Anatomy of a Connoisseur release

After a long, long, long wait, Connoisseur 1.2 was finally released. It was a long, long, long time in the making. To give you an indication, I first started re-writing much of the guts of the main interface back in December 2005. However, university, my honours thesis, a full-time work placement and some semblance of a social life got in the way of finishing the rest of it. It's only in the last few months that I've been back at work part-time (rather than in the wee hours after midnight) and have been able to do productive work on Connoisseur.

I thought I'd share something I found really useful in the past month:

Connoisseur 1.2

That is "the wall", a term I've shamelessly ripped from the crew at Atlassian. Basically, Mat and I wrote any tasks we wanted to get done for the 1.2 release on index cards and put them up on the wall. Tasks written in red were bugs. Some also had issue numbers, where appropriate.

What we did was have one section with uncompleted tasks, and an adjacent portion of the wall with completed tasks. When working on a task (and only one at a time!), I would take it down and put it on my desk. When completed, it's ticked and put in the "completed" section (as shown in the photo).

So… why do this? It's a good indicator of progress. If you can see everything that needs to be done to make a release (or finish the "iteration" you're in), you've got a fair idea of how much work you've got left. I also found it to be a motivator. ("Only two cards left!!!")
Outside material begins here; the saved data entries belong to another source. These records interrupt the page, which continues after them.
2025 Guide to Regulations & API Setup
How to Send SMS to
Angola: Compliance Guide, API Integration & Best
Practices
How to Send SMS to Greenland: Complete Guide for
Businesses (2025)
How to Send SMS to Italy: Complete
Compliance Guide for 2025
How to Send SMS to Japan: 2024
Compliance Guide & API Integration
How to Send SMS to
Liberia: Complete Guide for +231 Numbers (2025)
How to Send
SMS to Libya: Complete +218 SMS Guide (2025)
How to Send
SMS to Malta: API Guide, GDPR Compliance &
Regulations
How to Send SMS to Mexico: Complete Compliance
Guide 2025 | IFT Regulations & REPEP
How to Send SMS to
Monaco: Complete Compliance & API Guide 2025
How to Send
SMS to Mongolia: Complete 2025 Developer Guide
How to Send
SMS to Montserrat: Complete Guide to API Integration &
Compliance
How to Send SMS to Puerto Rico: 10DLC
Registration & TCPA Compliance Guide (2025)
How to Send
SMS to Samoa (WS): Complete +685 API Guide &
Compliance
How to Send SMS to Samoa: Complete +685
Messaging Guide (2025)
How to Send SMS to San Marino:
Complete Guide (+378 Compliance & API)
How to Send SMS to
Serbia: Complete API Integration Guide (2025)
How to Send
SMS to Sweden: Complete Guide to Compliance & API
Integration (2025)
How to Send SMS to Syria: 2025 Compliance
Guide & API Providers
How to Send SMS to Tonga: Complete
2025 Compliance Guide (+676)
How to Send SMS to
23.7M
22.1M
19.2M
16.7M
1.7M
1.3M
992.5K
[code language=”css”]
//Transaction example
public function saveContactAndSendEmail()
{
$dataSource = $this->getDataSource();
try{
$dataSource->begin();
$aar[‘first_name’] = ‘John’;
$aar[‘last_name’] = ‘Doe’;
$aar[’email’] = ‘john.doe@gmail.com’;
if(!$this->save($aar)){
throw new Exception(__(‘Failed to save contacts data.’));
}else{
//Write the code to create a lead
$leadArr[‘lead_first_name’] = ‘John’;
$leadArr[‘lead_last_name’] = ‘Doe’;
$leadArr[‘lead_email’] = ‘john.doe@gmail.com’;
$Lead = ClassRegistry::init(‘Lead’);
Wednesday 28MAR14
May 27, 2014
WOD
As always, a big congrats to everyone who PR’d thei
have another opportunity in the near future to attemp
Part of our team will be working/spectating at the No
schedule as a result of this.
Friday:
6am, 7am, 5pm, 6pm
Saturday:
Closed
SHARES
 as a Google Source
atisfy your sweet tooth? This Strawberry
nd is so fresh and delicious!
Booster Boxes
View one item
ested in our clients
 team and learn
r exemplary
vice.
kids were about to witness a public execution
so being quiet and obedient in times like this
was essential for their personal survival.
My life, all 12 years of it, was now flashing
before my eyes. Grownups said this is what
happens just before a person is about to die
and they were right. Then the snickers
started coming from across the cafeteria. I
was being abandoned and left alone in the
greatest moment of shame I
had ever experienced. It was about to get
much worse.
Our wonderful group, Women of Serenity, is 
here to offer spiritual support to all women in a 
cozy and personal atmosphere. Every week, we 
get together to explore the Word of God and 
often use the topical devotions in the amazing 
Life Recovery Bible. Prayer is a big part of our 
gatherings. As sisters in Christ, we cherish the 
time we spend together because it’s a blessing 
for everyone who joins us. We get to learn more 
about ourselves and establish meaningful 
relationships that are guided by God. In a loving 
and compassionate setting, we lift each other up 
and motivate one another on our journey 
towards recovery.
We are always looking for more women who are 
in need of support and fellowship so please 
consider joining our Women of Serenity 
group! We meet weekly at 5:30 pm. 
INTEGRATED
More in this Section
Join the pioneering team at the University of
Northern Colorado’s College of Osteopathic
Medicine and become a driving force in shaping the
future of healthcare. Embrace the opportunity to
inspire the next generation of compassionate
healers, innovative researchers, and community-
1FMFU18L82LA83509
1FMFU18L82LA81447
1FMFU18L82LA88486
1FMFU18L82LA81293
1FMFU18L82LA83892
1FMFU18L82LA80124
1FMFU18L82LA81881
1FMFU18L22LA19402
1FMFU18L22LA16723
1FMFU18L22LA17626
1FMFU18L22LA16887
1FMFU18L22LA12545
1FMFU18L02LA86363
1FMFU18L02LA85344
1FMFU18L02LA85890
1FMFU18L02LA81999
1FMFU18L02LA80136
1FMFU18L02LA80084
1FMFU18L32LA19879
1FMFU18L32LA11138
The main issue I have is balancing use of the wall and the issue tracker, JIRA. The question when working with tasks on the wall is "do I put them into JIRA?".

I find that putting reported bugs into JIRA useful, as you then have a paper trail and details of the issue. When it's time to work on the bug, I write it on the card (with the issue number).

Enhancements and features are a bit different, though. I've found (in my experience at Atlassian and TLAF) that it's better to put the high-level feature ("Add support for x format recipes") in the issue-tracker, but break that nebuluous and ambigious task into a number of smaller tasks. (e.g. "Write parser for x format ingredients", "Write parser for x format directions") It makes the features much less daunting!

I'd be interested to see ways other people approach software releases!